*REQUIRED WORK*. Copy out every line of the items below word for word, keeping each field name and its value unchanged.

* start *

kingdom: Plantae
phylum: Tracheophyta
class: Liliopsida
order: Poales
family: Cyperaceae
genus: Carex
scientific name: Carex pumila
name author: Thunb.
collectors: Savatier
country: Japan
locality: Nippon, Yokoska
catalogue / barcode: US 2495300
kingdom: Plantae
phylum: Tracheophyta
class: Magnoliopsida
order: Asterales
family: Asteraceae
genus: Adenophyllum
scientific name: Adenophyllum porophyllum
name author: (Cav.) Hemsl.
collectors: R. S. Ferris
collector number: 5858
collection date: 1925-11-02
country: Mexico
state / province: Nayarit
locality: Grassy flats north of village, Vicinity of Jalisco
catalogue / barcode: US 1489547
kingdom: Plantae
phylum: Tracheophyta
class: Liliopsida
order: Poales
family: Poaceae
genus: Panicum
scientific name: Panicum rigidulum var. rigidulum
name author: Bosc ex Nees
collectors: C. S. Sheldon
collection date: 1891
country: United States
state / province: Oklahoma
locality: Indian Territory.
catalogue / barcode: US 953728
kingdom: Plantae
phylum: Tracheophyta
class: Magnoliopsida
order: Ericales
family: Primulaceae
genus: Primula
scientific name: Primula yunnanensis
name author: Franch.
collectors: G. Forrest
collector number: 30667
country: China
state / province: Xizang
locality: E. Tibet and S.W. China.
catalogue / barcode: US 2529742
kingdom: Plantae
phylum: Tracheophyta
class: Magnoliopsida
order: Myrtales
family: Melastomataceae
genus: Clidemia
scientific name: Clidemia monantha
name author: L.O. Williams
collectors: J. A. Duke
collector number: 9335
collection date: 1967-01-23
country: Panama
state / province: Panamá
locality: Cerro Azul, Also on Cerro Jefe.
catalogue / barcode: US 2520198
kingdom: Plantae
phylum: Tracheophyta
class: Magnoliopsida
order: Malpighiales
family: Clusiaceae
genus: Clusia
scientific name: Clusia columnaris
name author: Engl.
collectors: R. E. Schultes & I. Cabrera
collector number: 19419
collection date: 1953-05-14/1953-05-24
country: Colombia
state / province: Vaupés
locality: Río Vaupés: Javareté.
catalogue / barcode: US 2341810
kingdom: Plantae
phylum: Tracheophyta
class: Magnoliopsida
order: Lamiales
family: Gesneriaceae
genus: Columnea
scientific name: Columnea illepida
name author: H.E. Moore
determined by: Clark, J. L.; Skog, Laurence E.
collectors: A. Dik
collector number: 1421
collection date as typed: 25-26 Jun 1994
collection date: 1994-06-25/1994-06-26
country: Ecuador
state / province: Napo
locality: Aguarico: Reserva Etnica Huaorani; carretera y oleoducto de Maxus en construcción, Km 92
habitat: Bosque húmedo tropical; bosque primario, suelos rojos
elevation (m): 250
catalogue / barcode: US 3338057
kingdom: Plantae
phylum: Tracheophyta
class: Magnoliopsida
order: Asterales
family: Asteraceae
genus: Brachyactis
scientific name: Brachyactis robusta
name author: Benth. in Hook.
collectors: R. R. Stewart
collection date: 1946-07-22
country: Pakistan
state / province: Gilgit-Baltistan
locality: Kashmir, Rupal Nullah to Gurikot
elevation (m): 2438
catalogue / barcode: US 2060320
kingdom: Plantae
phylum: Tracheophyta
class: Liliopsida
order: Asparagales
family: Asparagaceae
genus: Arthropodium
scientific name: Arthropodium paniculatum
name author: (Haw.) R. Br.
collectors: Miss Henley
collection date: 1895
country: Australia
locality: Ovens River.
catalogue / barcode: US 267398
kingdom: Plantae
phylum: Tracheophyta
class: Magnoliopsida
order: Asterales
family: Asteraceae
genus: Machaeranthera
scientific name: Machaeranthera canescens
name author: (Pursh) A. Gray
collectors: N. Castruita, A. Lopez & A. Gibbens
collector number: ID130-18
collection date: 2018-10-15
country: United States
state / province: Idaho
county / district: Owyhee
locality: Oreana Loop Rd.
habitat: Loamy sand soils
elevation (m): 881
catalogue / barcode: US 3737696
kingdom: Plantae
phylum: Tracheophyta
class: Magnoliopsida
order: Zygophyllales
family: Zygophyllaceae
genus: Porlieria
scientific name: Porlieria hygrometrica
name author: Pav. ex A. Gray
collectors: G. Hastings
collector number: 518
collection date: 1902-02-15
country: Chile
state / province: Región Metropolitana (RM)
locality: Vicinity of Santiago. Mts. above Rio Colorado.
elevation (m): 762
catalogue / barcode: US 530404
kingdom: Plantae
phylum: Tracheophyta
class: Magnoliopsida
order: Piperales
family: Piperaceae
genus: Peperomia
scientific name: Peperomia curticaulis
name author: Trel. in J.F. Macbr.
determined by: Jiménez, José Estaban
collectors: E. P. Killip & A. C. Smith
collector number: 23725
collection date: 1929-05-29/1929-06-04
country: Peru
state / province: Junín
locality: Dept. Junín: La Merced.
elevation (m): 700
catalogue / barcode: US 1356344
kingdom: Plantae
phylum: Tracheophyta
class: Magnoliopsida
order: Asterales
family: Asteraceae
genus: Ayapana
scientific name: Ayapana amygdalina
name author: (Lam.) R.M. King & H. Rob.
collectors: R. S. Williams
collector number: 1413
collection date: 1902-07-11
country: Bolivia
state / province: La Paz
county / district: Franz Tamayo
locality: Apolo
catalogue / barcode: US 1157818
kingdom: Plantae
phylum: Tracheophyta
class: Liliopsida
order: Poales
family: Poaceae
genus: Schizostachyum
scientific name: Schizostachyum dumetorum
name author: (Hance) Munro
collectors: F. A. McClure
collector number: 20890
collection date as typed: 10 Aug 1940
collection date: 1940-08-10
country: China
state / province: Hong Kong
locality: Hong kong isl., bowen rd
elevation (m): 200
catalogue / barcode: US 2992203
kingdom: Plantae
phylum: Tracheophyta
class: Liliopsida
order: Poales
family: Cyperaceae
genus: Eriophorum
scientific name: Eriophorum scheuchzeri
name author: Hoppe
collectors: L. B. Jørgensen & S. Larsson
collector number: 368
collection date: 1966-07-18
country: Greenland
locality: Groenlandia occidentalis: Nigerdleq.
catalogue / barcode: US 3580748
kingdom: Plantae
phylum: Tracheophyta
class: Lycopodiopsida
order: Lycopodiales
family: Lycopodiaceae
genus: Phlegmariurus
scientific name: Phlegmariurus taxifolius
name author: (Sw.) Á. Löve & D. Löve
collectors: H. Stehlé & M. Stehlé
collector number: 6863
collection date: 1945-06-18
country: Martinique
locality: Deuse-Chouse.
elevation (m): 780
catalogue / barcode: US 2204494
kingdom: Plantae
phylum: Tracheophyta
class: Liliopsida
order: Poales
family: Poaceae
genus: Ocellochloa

* end *

*FINISHED ANSWER*.
kingdom: Plantae
phylum: Tracheophyta
class: Liliopsida
order: Poales
family: Cyperaceae
genus: Carex
scientific name: Carex pumila
name author: Thunb.
collectors: Savatier
country: Japan
locality: Nippon, Yokoska
catalogue / barcode: US 2495300
kingdom: Plantae
phylum: Tracheophyta
class: Magnoliopsida
order: Asterales
family: Asteraceae
genus: Adenophyllum
scientific name: Adenophyllum porophyllum
name author: (Cav.) Hemsl.
collectors: R. S. Ferris
collector number: 5858
collection date: 1925-11-02
country: Mexico
state / province: Nayarit
locality: Grassy flats north of village, Vicinity of Jalisco
catalogue / barcode: US 1489547
kingdom: Plantae
phylum: Tracheophyta
class: Liliopsida
order: Poales
family: Poaceae
genus: Panicum
scientific name: Panicum rigidulum var. rigidulum
name author: Bosc ex Nees
collectors: C. S. Sheldon
collection date: 1891
country: United States
state / province: Oklahoma
locality: Indian Territory.
catalogue / barcode: US 953728
kingdom: Plantae
phylum: Tracheophyta
class: Magnoliopsida
order: Ericales
family: Primulaceae
genus: Primula
scientific name: Primula yunnanensis
name author: Franch.
collectors: G. Forrest
collector number: 30667
country: China
state / province: Xizang
locality: E. Tibet and S.W. China.
catalogue / barcode: US 2529742
kingdom: Plantae
phylum: Tracheophyta
class: Magnoliopsida
order: Myrtales
family: Melastomataceae
genus: Clidemia
scientific name: Clidemia monantha
name author: L.O. Williams
collectors: J. A. Duke
collector number: 9335
collection date: 1967-01-23
country: Panama
state / province: Panamá
locality: Cerro Azul, Also on Cerro Jefe.
catalogue / barcode: US 2520198
kingdom: Plantae
phylum: Tracheophyta
class: Magnoliopsida
order: Malpighiales
family: Clusiaceae
genus: Clusia
scientific name: Clusia columnaris
name author: Engl.
collectors: R. E. Schultes & I. Cabrera
collector number: 19419
collection date: 1953-05-14/1953-05-24
country: Colombia
state / province: Vaupés
locality: Río Vaupés: Javareté.
catalogue / barcode: US 2341810
kingdom: Plantae
phylum: Tracheophyta
class: Magnoliopsida
order: Lamiales
family: Gesneriaceae
genus: Columnea
scientific name: Columnea illepida
name author: H.E. Moore
determined by: Clark, J. L.; Skog, Laurence E.
collectors: A. Dik
collector number: 1421
collection date as typed: 25-26 Jun 1994
collection date: 1994-06-25/1994-06-26
country: Ecuador
state / province: Napo
locality: Aguarico: Reserva Etnica Huaorani; carretera y oleoducto de Maxus en construcción, Km 92
habitat: Bosque húmedo tropical; bosque primario, suelos rojos
elevation (m): 250
catalogue / barcode: US 3338057
kingdom: Plantae
phylum: Tracheophyta
class: Magnoliopsida
order: Asterales
family: Asteraceae
genus: Brachyactis
scientific name: Brachyactis robusta
name author: Benth. in Hook.
collectors: R. R. Stewart
collection date: 1946-07-22
country: Pakistan
state / province: Gilgit-Baltistan
locality: Kashmir, Rupal Nullah to Gurikot
elevation (m): 2438
catalogue / barcode: US 2060320
kingdom: Plantae
phylum: Tracheophyta
class: Liliopsida
order: Asparagales
family: Asparagaceae
genus: Arthropodium
scientific name: Arthropodium paniculatum
name author: (Haw.) R. Br.
collectors: Miss Henley
collection date: 1895
country: Australia
locality: Ovens River.
catalogue / barcode: US 267398
kingdom: Plantae
phylum: Tracheophyta
class: Magnoliopsida
order: Asterales
family: Asteraceae
genus: Machaeranthera
scientific name: Machaeranthera canescens
name author: (Pursh) A. Gray
collectors: N. Castruita, A. Lopez & A. Gibbens
collector number: ID130-18
collection date: 2018-10-15
country: United States
state / province: Idaho
county / district: Owyhee
locality: Oreana Loop Rd.
habitat: Loamy sand soils
elevation (m): 881
catalogue / barcode: US 3737696
kingdom: Plantae
phylum: Tracheophyta
class: Magnoliopsida
order: Zygophyllales
family: Zygophyllaceae
genus: Porlieria
scientific name: Porlieria hygrometrica
name author: Pav. ex A. Gray
collectors: G. Hastings
collector number: 518
collection date: 1902-02-15
country: Chile
state / province: Región Metropolitana (RM)
locality: Vicinity of Santiago. Mts. above Rio Colorado.
elevation (m): 762
catalogue / barcode: US 530404
kingdom: Plantae
phylum: Tracheophyta
class: Magnoliopsida
order: Piperales
family: Piperaceae
genus: Peperomia
scientific name: Peperomia curticaulis
name author: Trel. in J.F. Macbr.
determined by: Jiménez, José Estaban
collectors: E. P. Killip & A. C. Smith
collector number: 23725
collection date: 1929-05-29/1929-06-04
country: Peru
state / province: Junín
locality: Dept. Junín: La Merced.
elevation (m): 700
catalogue / barcode: US 1356344
kingdom: Plantae
phylum: Tracheophyta
class: Magnoliopsida
order: Asterales
family: Asteraceae
genus: Ayapana
scientific name: Ayapana amygdalina
name author: (Lam.) R.M. King & H. Rob.
collectors: R. S. Williams
collector number: 1413
collection date: 1902-07-11
country: Bolivia
state / province: La Paz
county / district: Franz Tamayo
locality: Apolo
catalogue / barcode: US 1157818
kingdom: Plantae
phylum: Tracheophyta
class: Liliopsida
order: Poales
family: Poaceae
genus: Schizostachyum
scientific name: Schizostachyum dumetorum
name author: (Hance) Munro
collectors: F. A. McClure
collector number: 20890
collection date as typed: 10 Aug 1940
collection date: 1940-08-10
country: China
state / province: Hong Kong
locality: Hong kong isl., bowen rd
elevation (m): 200
catalogue / barcode: US 2992203
kingdom: Plantae
phylum: Tracheophyta
class: Liliopsida
order: Poales
family: Cyperaceae
genus: Eriophorum
scientific name: Eriophorum scheuchzeri
name author: Hoppe
collectors: L. B. Jørgensen & S. Larsson
collector number: 368
collection date: 1966-07-18
country: Greenland
locality: Groenlandia occidentalis: Nigerdleq.
catalogue / barcode: US 3580748
kingdom: Plantae
phylum: Tracheophyta
class: Lycopodiopsida
order: Lycopodiales
family: Lycopodiaceae
genus: Phlegmariurus
scientific name: Phlegmariurus taxifolius
name author: (Sw.) Á. Löve & D. Löve
collectors: H. Stehlé & M. Stehlé
collector number: 6863
collection date: 1945-06-18
country: Martinique
locality: Deuse-Chouse.
elevation (m): 780
catalogue / barcode: US 2204494
kingdom: Plantae
phylum: Tracheophyta
class: Liliopsida
order: Poales
family: Poaceae
genus: Ocellochloa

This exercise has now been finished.